At first glance, there is a storefront filled with crumpled pieces of paper, but if you take a closer look, it's an artist's interpretation of the Mid-Market neighborhood in San Francisco.
"To crumple a piece of paper and throw it on the floor is sort of an act of abandonment and that's what happened to a lot of these spaces from the businesses that were in them," says artist Paul Hayes.
Mid-Market has become synonymous with blight, but the city has turned to artists in hopes of turning things around on this major commercial thoroughfare. The San Francisco Arts Commission selected 20 artists to come up with art installations in vacant storefronts.
"What we want to do is really make sure people passing through feel that there's a reason to come by here," says Luis Cancel from the art commission.
A few of the art pieces can be found at the vacant storefronts of the Warfield building. The building's owner David Addington says he went along with the idea right away.
"Artists are always the first people to view an area, see it is beauty and are willing to take the risk to come down and be part of it," says Addington.
Vacant storefronts are popping up all over the country as a result of the recession, but this is the city's way of dealing with it at least in the short term.
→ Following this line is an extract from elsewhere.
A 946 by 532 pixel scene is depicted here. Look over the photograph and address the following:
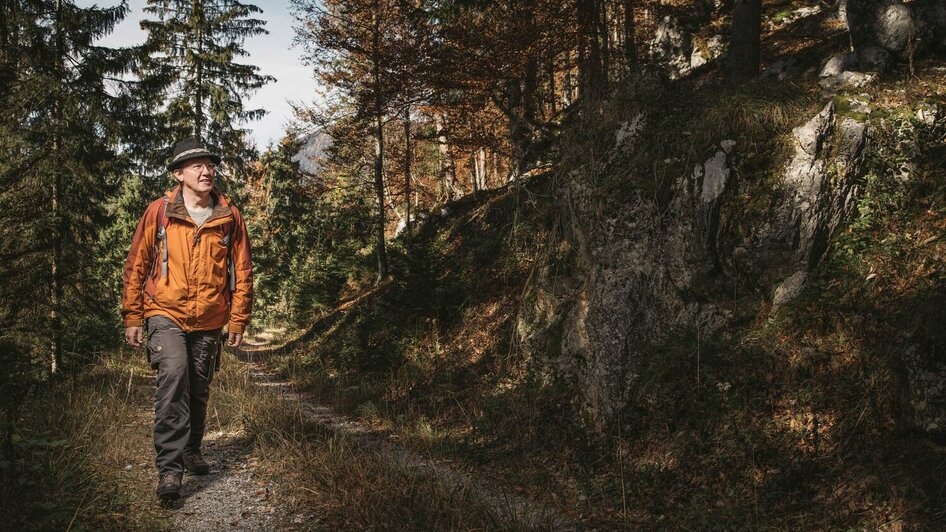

In the long run, city leaders acknowledge art alone isn't the answer.
"Don't expect everything to turn around overnight. It's going to take some time," says San Francisco Mayor Gavin Newsom.
Other plans for Mid-Market include better lighting and greenery. A measure on the November ballot also calls for digital billboards to be placed along a two-block stretch. For now, though, passersby are certainly noticing the art that's suddenly appeared on Market Street.
This pilot program is being rolled out in phases. This week, it's Central Market and the Tenderloin. The Bayview and the Mission are next, scheduled to be unveiled in the coming weeks.